The bigger picture, though, is of a world in which inexpensive broadband hub devices can be placed easily in small communities and used to power local communications with both the outside world and with people within the community. Today we're seeing these devices powering personal communications, but I think that the larger potential is for devices that can connect communities with one another first and foremost with a minimum of technology. If you are living in a community in which each person cannot afford a mobile phone, that community may be able to afford collectively one connection to the outside world which is shared with a MiFi-like device that can make its connection available to the community in a reasonable scope, say a kilometer or so. People in that community could then use their mobile devices to communicate with one another and with the world, with very little ongoing cost to any one person beyond the initial cost of their own device. Most importantly, you could set up these local communications networks with or without direct connectivity to the outside world. You could have your own local Web of sorts, perhaps even with services such as Google Wave being used on a federated basis to facilitate content collection, communications and collaboration.

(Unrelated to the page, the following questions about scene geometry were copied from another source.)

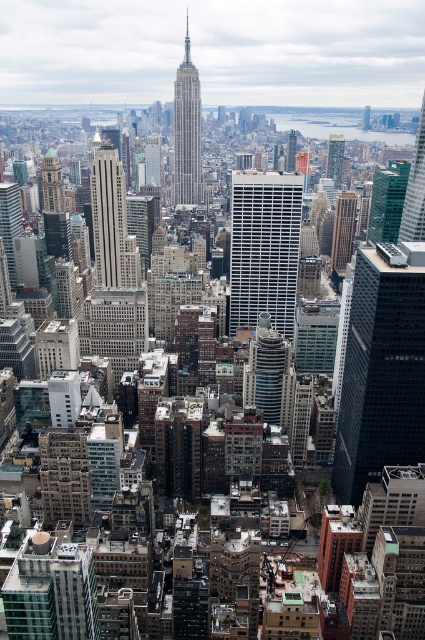
Between green glass skyscraper at right and gold textured clock tower at left, which one has less height?

With less height is gold textured clock tower at left.

Between point (419, 138) and point (62, 193), which one is positioned in front?

Point (62, 193) is more forward.

Where is `green glass skyscraper at right`? green glass skyscraper at right is located at coordinates (414, 188).

Who is positioned more to the right, matte gray skyscraper at center or gold textured clock tower at left?

From the viewer's perspective, matte gray skyscraper at center appears more on the right side.

Measure the distance between point (104, 202) and camera.

Point (104, 202) is 659.17 meters away from camera.

Is point (124, 212) positioned behind point (42, 161)?

No, it is not.

I want to click on matte gray skyscraper at center, so click(110, 218).

Does dark glass skyscraper at center-right lie behind silver metallic skyscraper at center?

No, it is in front of silver metallic skyscraper at center.

Who is more distant from viewer, (404, 429) or (195, 68)?

Point (195, 68)

I want to click on dark glass skyscraper at center-right, so click(382, 369).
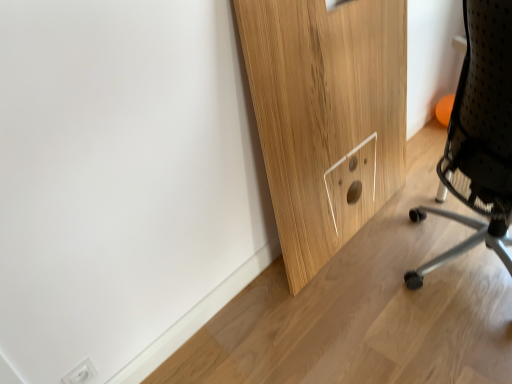
What do you see at coordinates (479, 137) in the screenshot? This screenshot has width=512, height=384. I see `black mesh chair at right` at bounding box center [479, 137].

Identify the location of black mesh chair at right. The image size is (512, 384). (479, 137).

Find the location of a particular element. The width and height of the screenshot is (512, 384). white plastic electric outlet at lower left is located at coordinates (81, 373).

The height and width of the screenshot is (384, 512). Describe the element at coordinates (81, 373) in the screenshot. I see `white plastic electric outlet at lower left` at that location.

The height and width of the screenshot is (384, 512). In order to click on black mesh chair at right in this screenshot , I will do `click(479, 137)`.

In the image, is white plastic electric outlet at lower left on the left side or the right side of black mesh chair at right?

In the image, white plastic electric outlet at lower left appears on the left side of black mesh chair at right.

Which is behind, white plastic electric outlet at lower left or black mesh chair at right?

white plastic electric outlet at lower left is behind.

Is point (94, 373) closer to viewer compared to point (495, 141)?

No, (94, 373) is behind (495, 141).

From the image's perspective, between white plastic electric outlet at lower left and black mesh chair at right, who is located below?

white plastic electric outlet at lower left.

From a real-world perspective, who is located higher, white plastic electric outlet at lower left or black mesh chair at right?

In real-world perspective, black mesh chair at right is above.

Considering the sizes of white plastic electric outlet at lower left and black mesh chair at right in the image, is white plastic electric outlet at lower left wider or thinner than black mesh chair at right?

white plastic electric outlet at lower left is thinner than black mesh chair at right.

Which of these two, white plastic electric outlet at lower left or black mesh chair at right, stands taller?

Standing taller between the two is black mesh chair at right.

Is white plastic electric outlet at lower left smaller than black mesh chair at right?

Yes, white plastic electric outlet at lower left is smaller than black mesh chair at right.

Is white plastic electric outlet at lower left not inside black mesh chair at right?

Yes, white plastic electric outlet at lower left is not within black mesh chair at right.

Is white plastic electric outlet at lower left directly adjacent to black mesh chair at right?

No.

Could you tell me if white plastic electric outlet at lower left is facing black mesh chair at right?

No, white plastic electric outlet at lower left is not aimed at black mesh chair at right.

How many degrees apart are the facing directions of white plastic electric outlet at lower left and black mesh chair at right?

The facing directions of white plastic electric outlet at lower left and black mesh chair at right are 124 degrees apart.

Consider the image. How much distance is there between white plastic electric outlet at lower left and black mesh chair at right?

The distance of white plastic electric outlet at lower left from black mesh chair at right is 4.40 feet.

The width and height of the screenshot is (512, 384). Identify the location of chair to the right of white plastic electric outlet at lower left. (479, 137).

Is black mesh chair at right at the left side of white plastic electric outlet at lower left?

Incorrect, black mesh chair at right is not on the left side of white plastic electric outlet at lower left.

Which object is further away from the camera taking this photo, black mesh chair at right or white plastic electric outlet at lower left?

white plastic electric outlet at lower left is further away from the camera.

Considering the positions of point (477, 9) and point (85, 369), is point (477, 9) closer or farther from the camera than point (85, 369)?

Point (477, 9) is closer to the camera than point (85, 369).

From the image's perspective, which object appears higher, black mesh chair at right or white plastic electric outlet at lower left?

black mesh chair at right is shown above in the image.

From a real-world perspective, is black mesh chair at right physically above white plastic electric outlet at lower left?

Yes, from a real-world perspective, black mesh chair at right is on top of white plastic electric outlet at lower left.

Which of these two, black mesh chair at right or white plastic electric outlet at lower left, is thinner?

With smaller width is white plastic electric outlet at lower left.

Between black mesh chair at right and white plastic electric outlet at lower left, which one has less height?

With less height is white plastic electric outlet at lower left.

Based on the photo, in terms of size, does black mesh chair at right appear bigger or smaller than white plastic electric outlet at lower left?

Considering their sizes, black mesh chair at right takes up more space than white plastic electric outlet at lower left.

Is black mesh chair at right outside of white plastic electric outlet at lower left?

Yes, black mesh chair at right is outside of white plastic electric outlet at lower left.

Does black mesh chair at right touch white plastic electric outlet at lower left?

No, black mesh chair at right is not beside white plastic electric outlet at lower left.

Is black mesh chair at right oriented away from white plastic electric outlet at lower left?

No, black mesh chair at right is not facing the opposite direction of white plastic electric outlet at lower left.

Can you tell me how much black mesh chair at right and white plastic electric outlet at lower left differ in facing direction?

The angular difference between black mesh chair at right and white plastic electric outlet at lower left is 124 degrees.

This screenshot has width=512, height=384. Identify the location of electric outlet that appears below the black mesh chair at right (from the image's perspective). (81, 373).

Locate an element on the screen. electric outlet on the left of black mesh chair at right is located at coordinates (81, 373).

Locate an element on the screen. chair above the white plastic electric outlet at lower left (from a real-world perspective) is located at coordinates (479, 137).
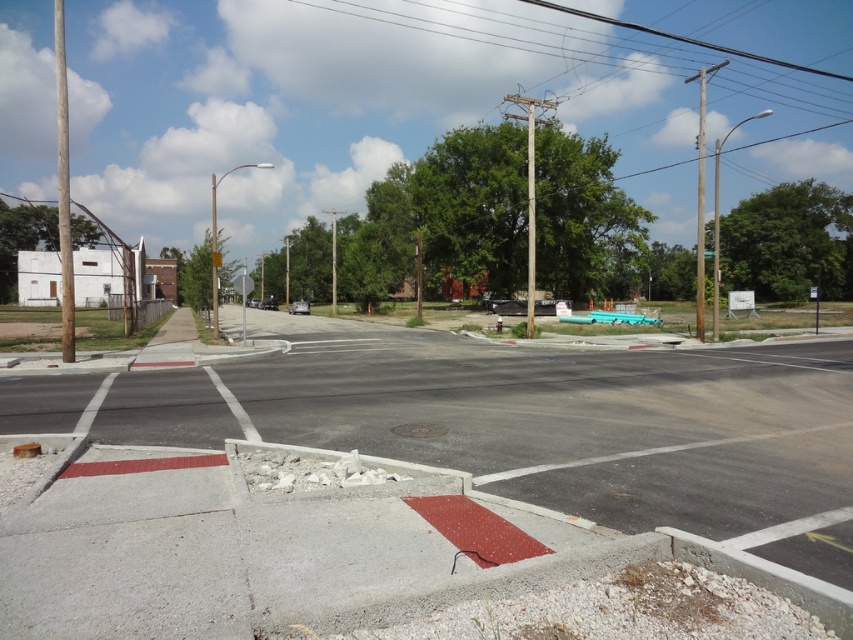
Can you confirm if metallic wire at upper center is positioned above smooth gray pole at center?

Yes.

Which is below, metallic wire at upper center or smooth gray pole at center?

smooth gray pole at center is below.

The image size is (853, 640). I want to click on metallic wire at upper center, so click(608, 48).

I want to click on metallic wire at upper center, so click(x=608, y=48).

Looking at this image, between smooth wooden pole at upper right and metallic pole at left, which one is positioned higher?

smooth wooden pole at upper right is higher up.

Which is behind, point (714, 340) or point (213, 308)?

The point (213, 308) is more distant.

What do you see at coordinates (717, 241) in the screenshot? The height and width of the screenshot is (640, 853). I see `smooth wooden pole at upper right` at bounding box center [717, 241].

I want to click on smooth wooden pole at upper right, so click(717, 241).

Does smooth wood pole at upper right appear on the left side of metallic pole at left?

Incorrect, smooth wood pole at upper right is not on the left side of metallic pole at left.

Is smooth wood pole at upper right wider than metallic pole at left?

Indeed, smooth wood pole at upper right has a greater width compared to metallic pole at left.

This screenshot has width=853, height=640. Identify the location of smooth wood pole at upper right. (700, 204).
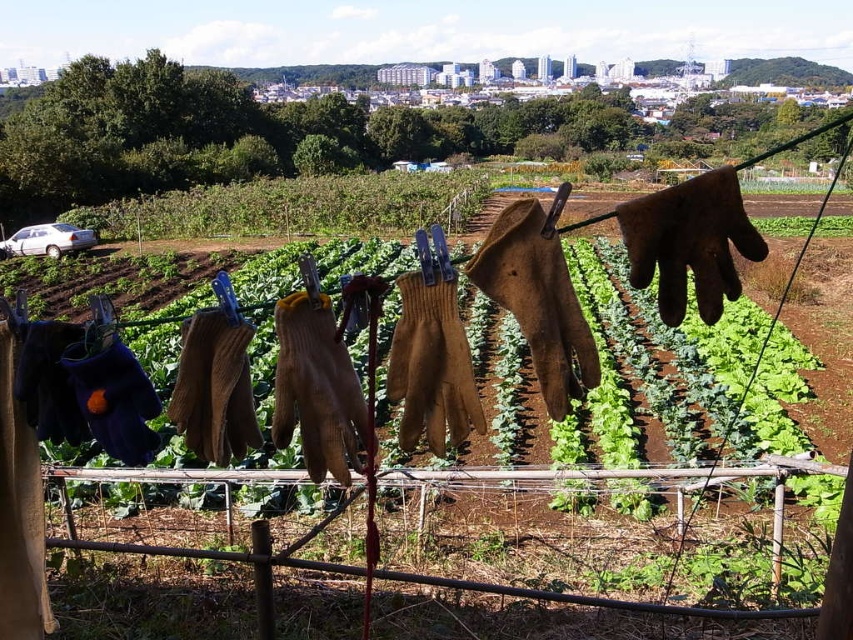
You are standing in the garden looking at the brown wooden fence at center and the green leafy at center. Which object is positioned higher in the image?

The green leafy at center is positioned higher than the brown wooden fence at center.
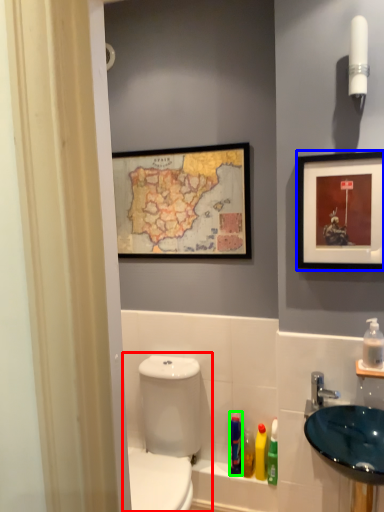
Question: Considering the real-world distances, which object is closest to toilet (highlighted by a red box)? picture frame (highlighted by a blue box) or mouthwash (highlighted by a green box).

Choices:
 (A) picture frame
 (B) mouthwash

Answer: (B)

In turn, these individual communities could cooperate with other local communities to build "bottom-up" communications networks, developing regional communications systems that may be centered around local languages and dialects, connecting to more commonly used languages found in the "outside world" through a handful of communications access points. Every kilometer or so you could poke a solar-powered hub device into a convenient spot to keep the influence of a particular network growing. All of this would be developed on global communications standards, of course, enabling new ways to connect to the world over time, but regional communications would thrive, with or without help from the "outside world."
While the more than 1.4 billion people already using the Web are certainly a significant marketplace, I do believe that much of the future power of Web-based communications will be found in the expansion of more "bottom-up" networks amongst the five-plus billion other people in communities that find themselves on a different economic and cultural playing field than the rest of the world. We talk sometimes about the "dark Web" of content unavailable to search engines on the Internet, but there's a far greater "dark Web" of knowledge and culture that's beyond the Web altogether. The "top-down" Web will penetrate this arena only so far, as it tends to be in the hands of people who have, in their own way, a great deal of autonomy, in part because of their economic isolation. But as the "bottom-up" Webs begin to meet the world of the Web as a whole, it will be exciting to see how both economic and culture opportunities for people on both sides of this divide develop.
Fortunately there are devices coming along that should help to accelerate this convergence. The One Laptop Per Child organization is targeting the release of a $75 device called XO-3 that is a bone-simple tablet equipped with wireless communications. As technology tends to push towards such visionary price points sometimes more rapidly than the pioneers, I think that it's safe to say that within a few years the convergence of such devices with localized broadband networking will enable communities around the world to join the Web age in ways that may surprise the rest of the world. So if you're looking for great new opportunities in content markets, I think that "going local" may take on a whole new range of meaning shortly. We'll keep you posted on these trends throughout 2010. Have a happy new year celebration and best wishes for a prosperous 2010!